“You don’t know what a bore you are when you try to be caustic. If you want me to get rid of him, I will. It’s easy enough.”

  She bent to touch the animal, but it backed uneasily under the bunk. She stood up. “I don’t mind him. What I mind is you. He can’t help being a little horror, but he keeps reminding me that you could if you wanted.”

  Her husband’s face assumed the impassivity that was characteristic of him when he was determined not to lose his temper. She knew he would wait to be angry until she was unprepared for his attack. He said nothing, tapping an insistent rhythm on the lid of a suitcase with his fingernails.

  “Naturally I don’t really mean you’re a horror,” she continued.

  “Why not mean it?” he said, smiling pleasantly. “What’s wrong with criticism? Probably I am, to you. I like monkeys because I see them as little model men. You think men are something else, something spiritual or God knows what. Whatever it is, I notice you’re the one who’s always being disillusioned and going around wondering how mankind can be so bestial. I think mankind is fine.”

  “Please don’t go on,” she said. “I know your theories. You’ll never convince yourself of them.”

  When they had finished packing, they went to bed. As he snapped off the light behind his pillow, he said, “Tell me honestly. Do you want me to give him to the steward?”

  She kicked off her sheet in the dark. Through the porthole, near the horizon, she could see stars, and the calm sea slipped by just below her. Without thinking she said, “Why don’t you drop him overboard?”

  In the silence that followed she realized she had spoken carelessly, but the tepid breeze moving with languor over her body was making it increasingly difficult for her to think or speak. As she fell asleep it seemed to her she heard her husband saying slowly, “I believe you would. I believe you would.”

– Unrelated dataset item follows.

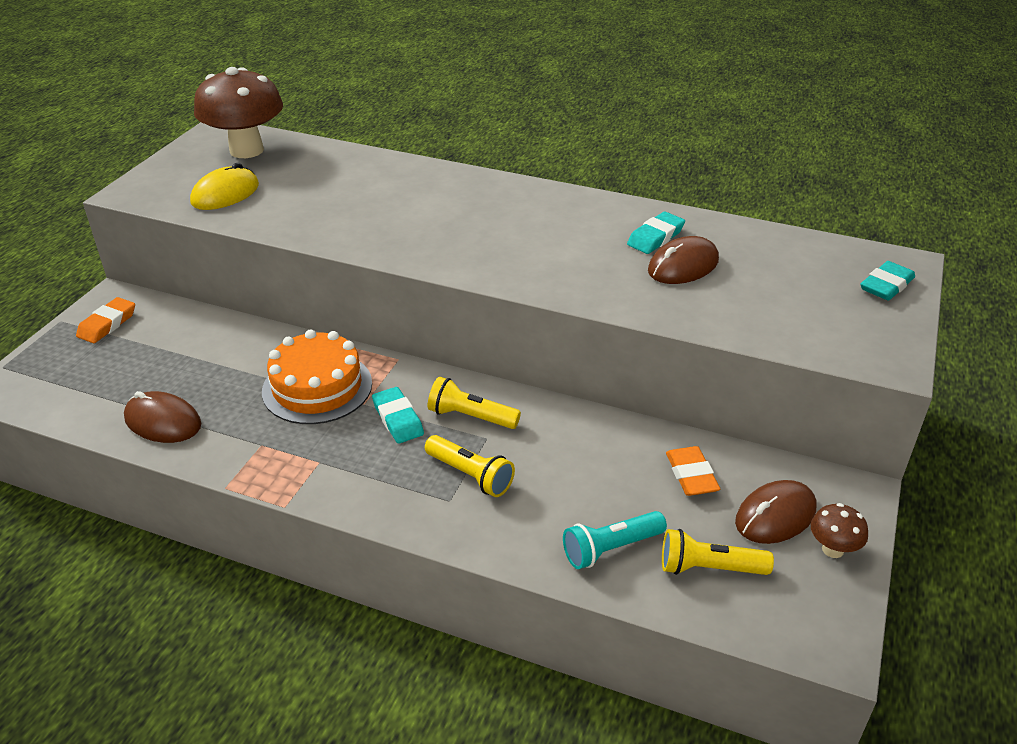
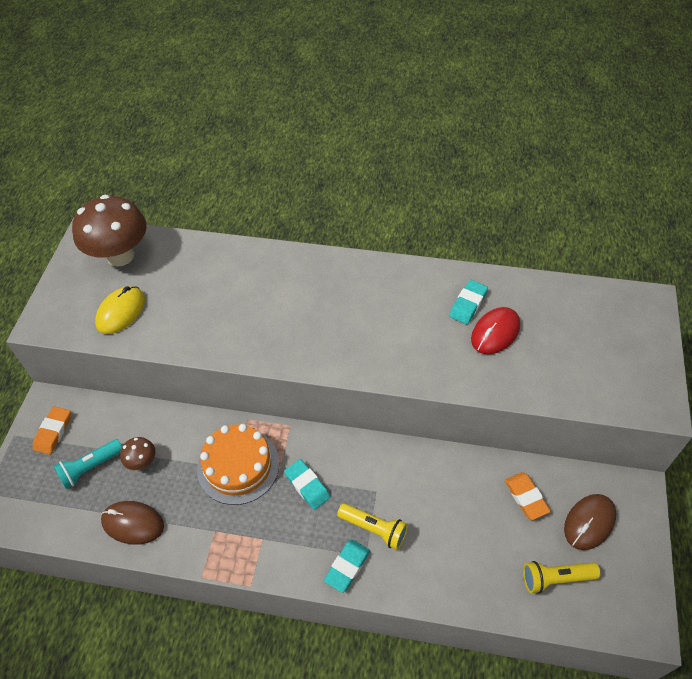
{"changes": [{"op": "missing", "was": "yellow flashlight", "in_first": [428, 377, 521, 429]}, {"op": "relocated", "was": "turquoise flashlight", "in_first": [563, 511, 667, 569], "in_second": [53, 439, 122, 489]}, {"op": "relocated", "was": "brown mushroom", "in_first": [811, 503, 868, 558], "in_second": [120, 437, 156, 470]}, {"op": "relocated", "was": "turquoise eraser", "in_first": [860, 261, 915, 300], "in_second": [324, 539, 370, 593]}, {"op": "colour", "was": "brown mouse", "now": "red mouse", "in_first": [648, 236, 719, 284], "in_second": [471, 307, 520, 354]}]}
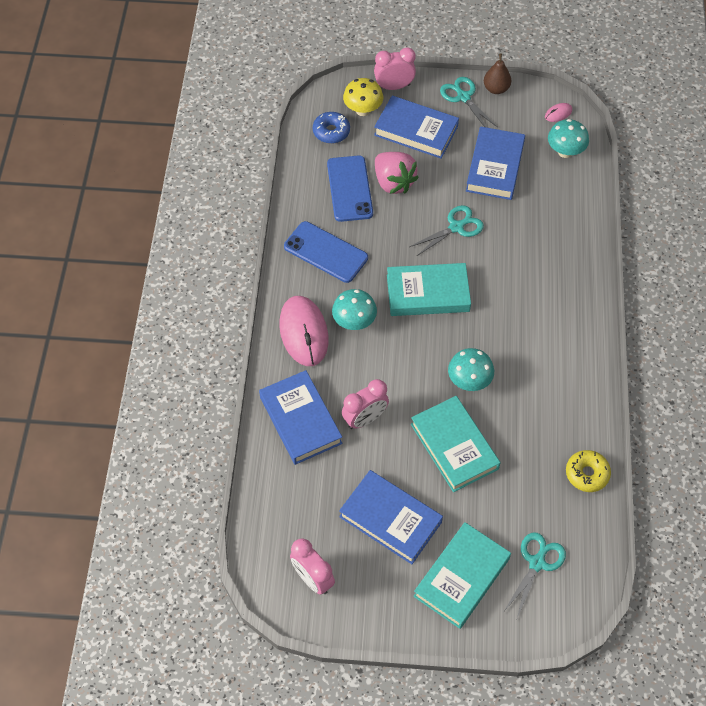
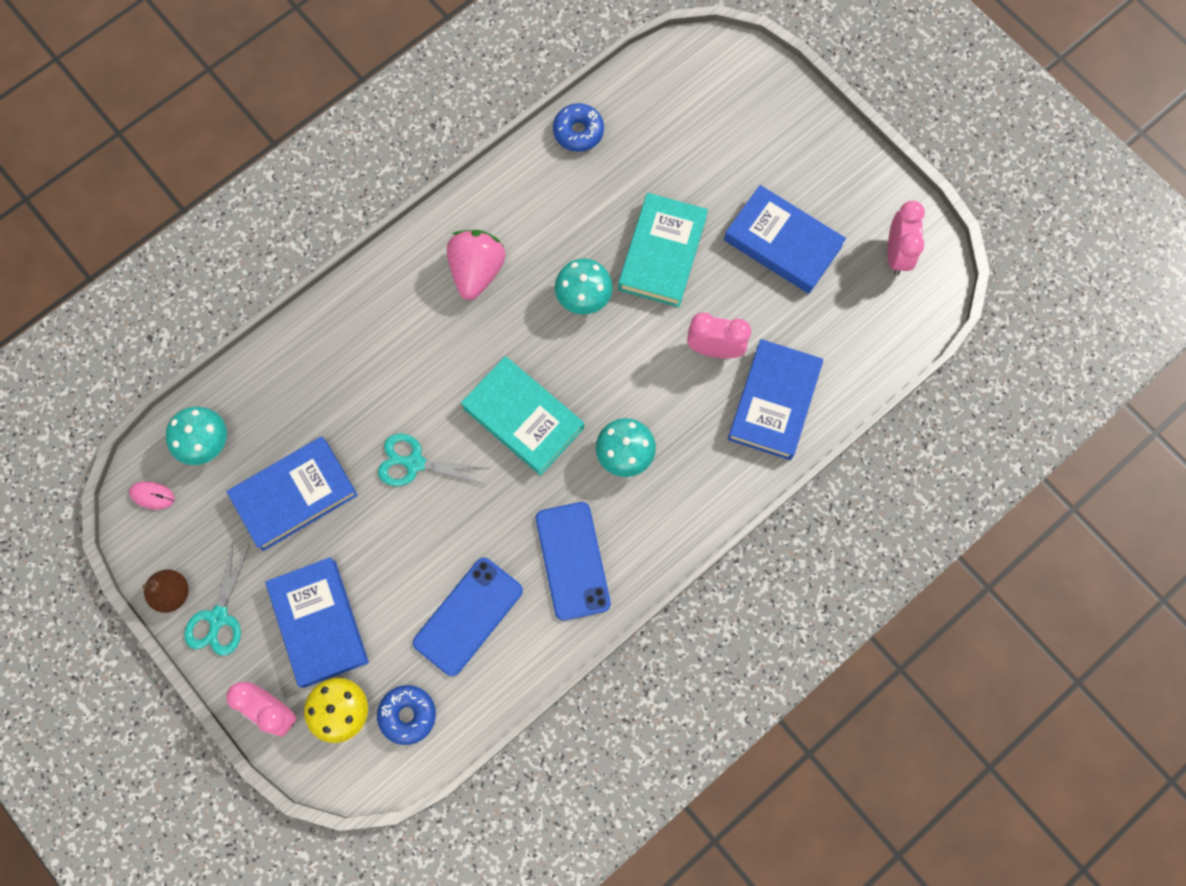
{"changes": [{"op": "missing", "was": "pink mouse", "in_first": [279, 296, 329, 366]}, {"op": "missing", "was": "turquoise book", "in_first": [413, 522, 511, 629]}, {"op": "missing", "was": "turquoise scissors", "in_first": [504, 532, 566, 618]}, {"op": "relocated", "was": "pink strawberry", "in_first": [375, 152, 419, 194], "in_second": [447, 230, 506, 300]}, {"op": "colour", "was": "yellow donut", "now": "blue donut", "in_first": [566, 450, 611, 492], "in_second": [553, 103, 604, 152]}, {"op": "spun", "was": "blue book", "in_first": [339, 470, 443, 564], "in_second": [724, 185, 846, 294], "clockwise": -45}]}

  The next morning she slept late, and when she went up for breakfast her husband had already finished his and was leaning back, smoking.

  “How are you?” he asked brightly. “The cabin steward’s delighted with the monkey.”

  She felt a flush of pleasure. “Oh,” she said, sitting down, “did you give it to him? You didn’t have to do that.” She glanced at the menu; it was the same as every other day. “But I suppose really it’s better. A monkey doesn’t go with a honeymoon.”

  “I think you’re right,” he agreed.

  Villalta was stifling and dusty. On the other boat they had grown accustomed to having very few passengers around, and it was an unpleasant surprise to find the new one swarming with people. Their new boat was a two-decked ferry painted white, with an enormous paddle wheel at the stern. On the lower deck, which rested not more than two feet above the surface of the river, passengers and freight stood ready to travel, packed together indiscriminately. The upper deck had a salon and a dozen or so narrow staterooms. In the salon the first-class passengers undid their bundles of pillows and opened their paper bags of food. The orange light of the setting sun flooded the room.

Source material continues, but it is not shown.